Cuando ponemos sobre la mesa nuestros tesoros internos, veremos que algunos son liberadores, expansivos, llenos de vida y otros sin embargo son como cadenas que nos atan y nos hacen caminar cojeando. Hacia los primeros, gracias, infinitas gracias. A los segundos, hete aquí, pasa y hablamos. Y me remango. Me hago responsable de ellos. La libertad viene de la mano de la responsabilidad, como dice Edith Eger. No son los otros los que me provocan esto o lo otro. Es mi yo más profundo el actor principal y al que le queda mucho por aprender. Así que me preparo para trabajar sobre ellos, para saber qué color, olor y textura tienen. De qué forma limitan mi vida e impactan en la de los que me rodean, de qué manera me incapacitan para dar las respuestas que yo quiero dar, cómo influyen para quitarme la paz que tanto ansío. Todo eso está dentro de mí, raramente fuera. Y por eso hay que remangarse, no queda otra. Conviene conocer cuáles son mis rencores, mis angustias, mis reacciones automáticas, mis anhelos, mis necesidades más escondidas, mis intenciones reales, mis inseguridades, el tamaño de mi ombligo o los límites de mi victimismo… por decir algunos. Y cuando tengo cierta claridad sobre ellos espero a una ocasión propicia para observarme, tipo sabueso detrás de la presa. Tranquilos, la presa no se hace esperar. Bang. Aparece. Algo me quita la paz. Ahí está la ocasión. Con mi pequeño arsenal de aprendizajes me pongo detrás de la barrera para tomar distancia y observo de qué está compuesta mi cadena y la gran bola en el extremo. Es el momento de escuchar el ruido estridente que produce a mi paso, lo que provoca en los demás y la estela que deja. Tengo que reconocer que este trabajito es solo para valientes. En medio de la tormenta a ver quién es el guapo que es capaz de asociar rayos y truenos con cadenas y bolas. Más bien nos inclinamos a pensar que la borrasca llegó de forma repentina por el noroeste, como siempre y hala, a correr, como siempre.
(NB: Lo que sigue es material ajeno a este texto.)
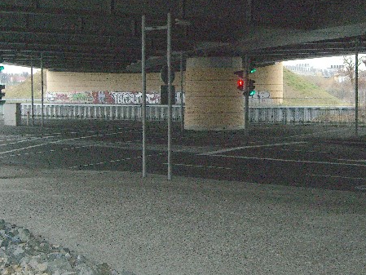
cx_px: 198
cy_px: 133
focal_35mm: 74
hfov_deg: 26.3
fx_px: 783
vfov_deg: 19.9
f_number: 3.6
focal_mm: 11.8
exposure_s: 1/60
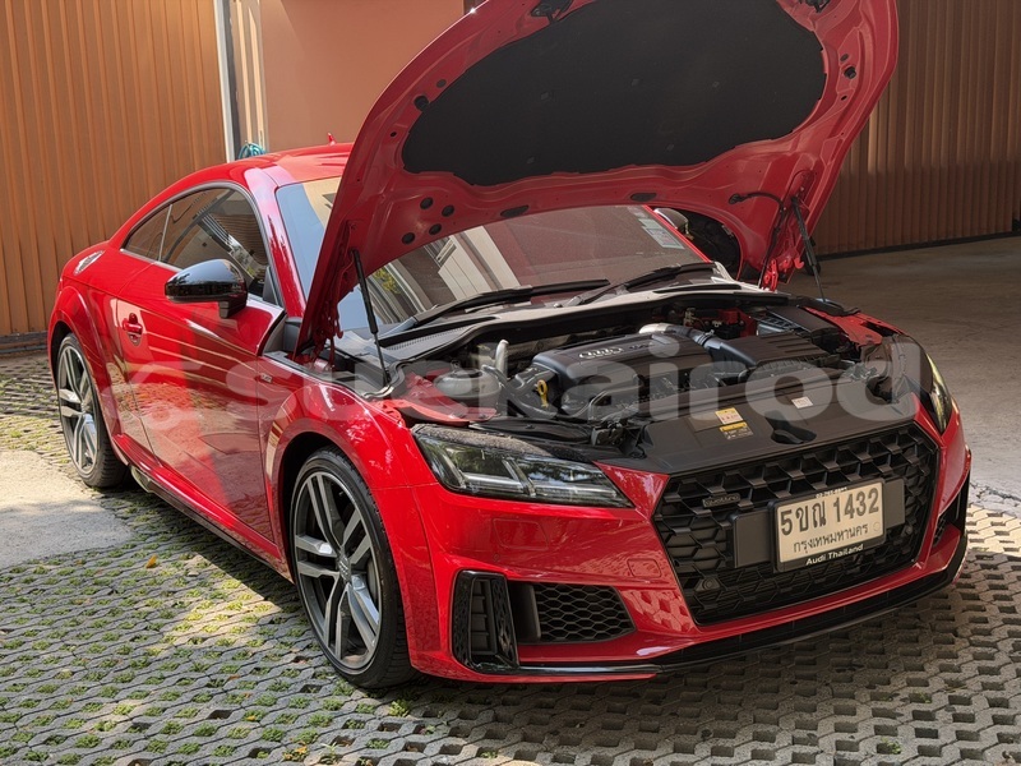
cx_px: 510
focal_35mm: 48
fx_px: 1416
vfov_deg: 30.3
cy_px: 383
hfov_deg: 39.7
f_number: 1.78
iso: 100
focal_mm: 6.76
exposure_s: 1/587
¿Qué pasaría si nos quitáramos las cadenas?
Si hemos realizado un dibujo minucioso de nuestras cadenas y conocemos las consecuencias de arrastrarlas, es el momento de decidir qué queremos hacer con ellas. Ay amigo, ese es un pedazo de reto. A veces preferimos mantenernos en la indiferencia, la rabia, el victimismo… algo sacamos de ello. Y como contrapartida vivimos una vida mediocre, estéril, infecunda. Pero hay personas que, enamoradas de la vida, prefieren atreverse a romper con ellas. Ese es el principio de la libertad. Sin cadenas somos libres para decidir qué hacer, cómo actuar, qué respuesta dar, qué sentir, con qué actitud vivir… No sentir ningún peso que nos arrastre es como volar. Como volar por encima de nosotros mismos y de las circunstancias.
¿Y qué hacer con esa libertad?
Esta es la pregunta. Y para mí solo hay una respuesta posible. Ser libre consiste en querer elegir amar, perdonar, dar una y mil oportunidades, olvidar, comprender, entrar en el corazón del otro como el que entra en una capilla, porque es terreno sagrado. Solo así, somos realmente libres y vivimos una vida con sentido.
Desde este pequeño rincón, un millón de gracias, Edith, por enseñarme que la prisión es una elección, igual que lo es la libertad.